Avusturya`nın Linz şehrindeki Kızılhaç Kan Merkezinde bir bayan doktorun, `İslam`ın devlet dini olduğu ülkelerden gelenler en azından hepatit B hastası oluyor.` diyerek İslam Cemaati IRG isimli derneğin kan bağışı kampanyasına karşı çıktı. IRG çalışanlarından Aysun Özdemir, bu sözleri duyunca şok olduğunu ve bir Avusturyalı olarak bu ülkede nasıl İslam inancına ayrımcılık yapıldığını birebir hissettiğini belirtti.
Özdemir, sözkonusu doktorla 5 Şubat günü telefonla görüştüğünü ve bu sözlerini eleştirerek insanların dini ve etnik kökenlerine dayanarak bu hastalıkla ilişkilindirilemeyeceğini, bunun çok peşin hükümlülük olduğunu ve İslam`ın bununla bir ilgisinin olamayacağını ifade ettiğini bildirdi.
Ancak İslam ülkelerinden gelenlerin bu hastalığa yakalandığının bir gerçek olduğunu iddia eden bayan doktor, Özdemir`in kendisinin böyle bir hastalığı bulunmadığını, IRG`nin bir Avusturya kurumu olduğunu ve üyelerinin de Avusturyalı Müslümanlar olduğunu söylemesini duymazlıktan geldi.
Özdemir`in daha sonra 25 yaşında olduğunu ve 23 seneden beri Avusturya`da yaşadığını belirterek, niçin Avusturya`daki Müslümanları diğer ülkelerle ilintilendirdiğini sorması karşısında, bayan doktor bazı araştırmalar yaptıklarını belirtti. Özdemir bu araştırmaları kendisine göndermesini istedi. Avusturyalı doktor da kendisine Türk araştırmacıların Türkiye`deki durumu ortaya koyan araştırma sonuçlarını gönderdi. Fakat Özdemir, bu araştırma sonuçlarının kendileri gibi Avusturya`da yaşayan Müslümanları neden ilgilendirdiğini hala anlayamadığını söyledi.
IRG Başkanı Murat Başer de konuyla ilgili basına yaptığı açıklamada geçen sene Viyana`da aynı şekilde bir kan bağışı kampanyası yapıldığını ve hiçbir problem yaşanmadığını belirtti. Başer, o zamanki kampanyanın örnek teşkil etmesi için Kızılhaç`ın internet sitesinde bile yeraldığını, Linz`deki tutumun kabul edilemez olduğunu söyledi.

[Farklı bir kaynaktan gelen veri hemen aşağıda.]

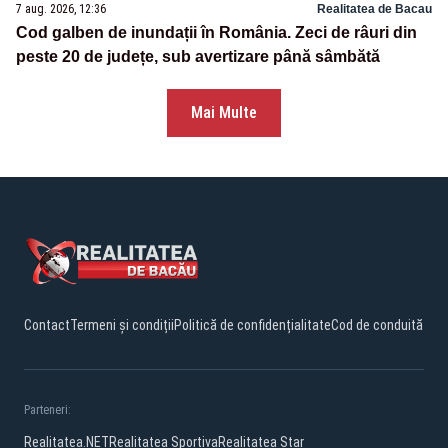
7 aug. 2026, 12:36
Realitatea de Bacau
Cod galben de inundații în România. Zeci de râuri din
peste 20 de județe, sub avertizare până sâmbătă
Mai Multe
Contact
Termeni și condiții
Politică de confidențialitate
Cod de conduită
Parteneri:
Realitatea.NET
Realitatea Sportiva
Realitatea Star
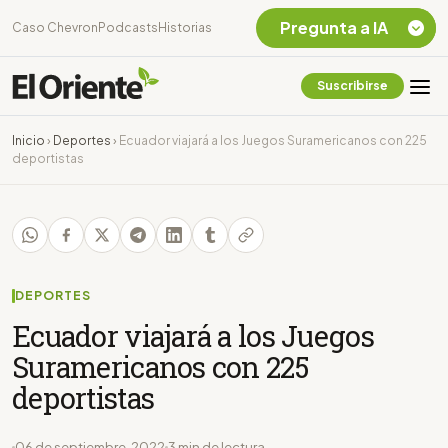
Pregunta a IA
Caso Chevron
Podcasts
Historias
Suscribirse
Quiero Información
sobre el Caso
Inicio
›
Deportes
›
Ecuador viajará a los Juegos Suramericanos con 225
Chevron Ecuador
deportistas
Listar destinos
turísticos de la
Amazonia Ecuatoriana
¿En que consiste la
tasa minera que rige en
Ecuador?
DEPORTES
Ecuador viajará a los Juegos
Suramericanos con 225
deportistas
06 de septiembre, 2022
3 min de lectura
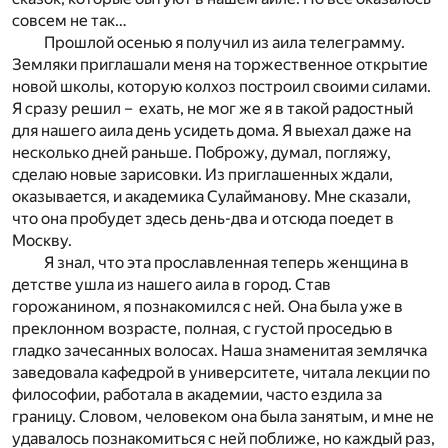
совсем не так…
Прошлой осенью я получил из аила телеграмму.
Земляки приглашали меня на торжественное открытие
новой школы, которую колхоз построил своими силами.
Я сразу решил – ехать, не мог же я в такой радостный
для нашего аила день усидеть дома. Я выехал даже на
несколько дней раньше. Поброжу, думал, погляжу,
сделаю новые зарисовки. Из приглашенных ждали,
оказывается, и академика Сулайманову. Мне сказали,
что она пробудет здесь день-два и отсюда поедет в
Москву.
Я знал, что эта прославленная теперь женщина в
детстве ушла из нашего аила в город. Став
горожанином, я познакомился с ней. Она была уже в
преклонном возрасте, полная, с густой проседью в
гладко зачесанных волосах. Наша знаменитая землячка
заведовала кафедрой в университете, читала лекции по
философии, работала в академии, часто ездила за
границу. Словом, человеком она была занятым, и мне не
удавалось познакомиться с ней поближе, но каждый раз,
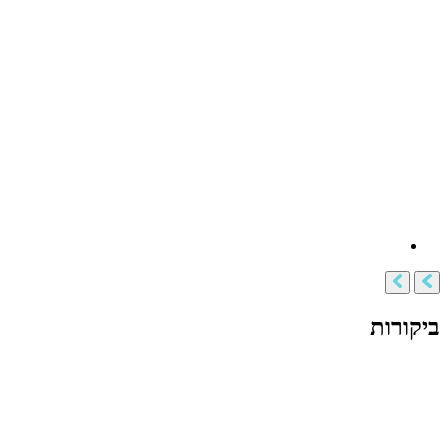
ביקורות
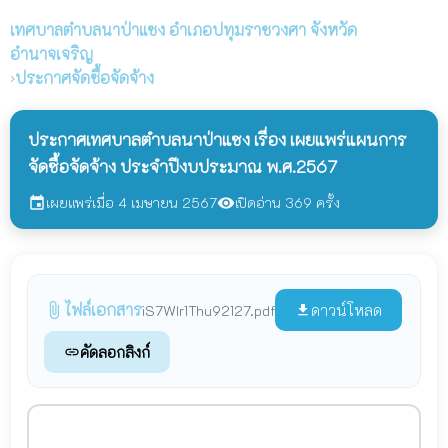
เทศบาลตำบลนาป่าแซง
อำเภอปทุมราชวงศา จังหวัด
อำนาจเจริญ
›
ประกาศจัดซื้อจัดจ้าง
ประกาศเทศบาลตำบลนาป่าแซง เรื่อง เผยแพร่แผนการ
จัดซื้อจัดจ้าง ประจำปีงบประมาณ พ.ศ.2567
เผยแพร่เมื่อ 4 เมษายน 2567
เปิดอ่าน 369 ครั้ง
event
visibility
ไฟล์เอกสาร
attach_file
ดาวน์โหลด
iS7WIr1Thu92127.pdf
file_download
คัดลอกลิงก์
link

Linz Kızılhaç Kan Merkezi yöneticisi Christian Gabriel, dinin tercih kriteri olarak kurumları tarafından kesinlikle kabul edilmediğini temin ederek, kendileri için önemli olanın kan bağışı yapacak kişinin tıbbi bakımdan problemsiz olmasının yeterli olduğunu belirtti. Gabriel, güney Avrupa ülkelerinden gelen birçok insanda hepatit B bulunduğunun bir gerçek olduğunu, ancak bunun kendileri tarafından tamamen değersiz görüldüğünü kaydetti.
Gabriel, şahsi olarak herkesin gelip kan verebileceğini, ancak derneklerden kan almaya son zamanlarda mesafeli durduklarını, daha önce alınan birçok kanı imha etmek zorunda kaldıklarını söyledi. Gabriel, Başer`le görüşerek durumu kendisine izah edeceğini bildirdi. Başka derneklerin bu durumu anlayışla karşıladıklarını öne sürdü.